##### EXCERPTED RECORDS #####
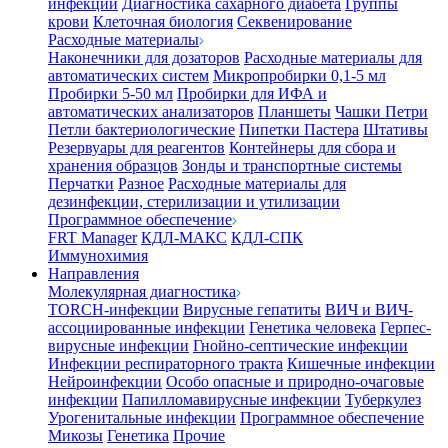
инфекции
Диагностика сахарного диабета
Группы
крови
Клеточная биология
Секвенирование
Расходные материалы
Наконечники для дозаторов
Расходные материалы для
автоматических систем
Микропробирки 0,1-5 мл
Пробирки 5-50 мл
Пробирки для ИФА и
автоматических анализаторов
Планшеты
Чашки Петри
Петли бактериологические
Пипетки Пастера
Штативы
Резервуары для реагентов
Контейнеры для сбора и
хранения образцов
Зонды и транспортные системы
Перчатки
Разное
Расходные материалы для
дезинфекции, стерилизации и утилизации
Программное обеспечение
FRT Manager
КДЛ-МАКС
КДЛ-СПК
Иммунохимия
Направления
Молекулярная диагностика
TORCH-инфекции
Вирусные гепатиты
ВИЧ и ВИЧ-
ассоциированные инфекции
Генетика человека
Герпес-
вирусные инфекции
Гнойно-септические инфекции
Инфекции респираторного тракта
Кишечные инфекции
Нейроинфекции
Особо опасные и природно-очаговые
инфекции
Папилломавирусные инфекции
Туберкулез
Урогенитальные инфекции
Программное обеспечение
Микозы
Генетика
Прочие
#####
DIRECTIONS FOR THIS TASK: All of the records above should be written out exactly, with the pictures left out.

ANSWER TO THE EXERCISE:
инфекции
Диагностика сахарного диабета
Группы
крови
Клеточная биология
Секвенирование
Расходные материалы
Наконечники для дозаторов
Расходные материалы для
автоматических систем
Микропробирки 0,1-5 мл
Пробирки 5-50 мл
Пробирки для ИФА и
автоматических анализаторов
Планшеты
Чашки Петри
Петли бактериологические
Пипетки Пастера
Штативы
Резервуары для реагентов
Контейнеры для сбора и
хранения образцов
Зонды и транспортные системы
Перчатки
Разное
Расходные материалы для
дезинфекции, стерилизации и утилизации
Программное обеспечение
FRT Manager
КДЛ-МАКС
КДЛ-СПК
Иммунохимия
Направления
Молекулярная диагностика
TORCH-инфекции
Вирусные гепатиты
ВИЧ и ВИЧ-
ассоциированные инфекции
Генетика человека
Герпес-
вирусные инфекции
Гнойно-септические инфекции
Инфекции респираторного тракта
Кишечные инфекции
Нейроинфекции
Особо опасные и природно-очаговые
инфекции
Папилломавирусные инфекции
Туберкулез
Урогенитальные инфекции
Программное обеспечение
Микозы
Генетика
Прочие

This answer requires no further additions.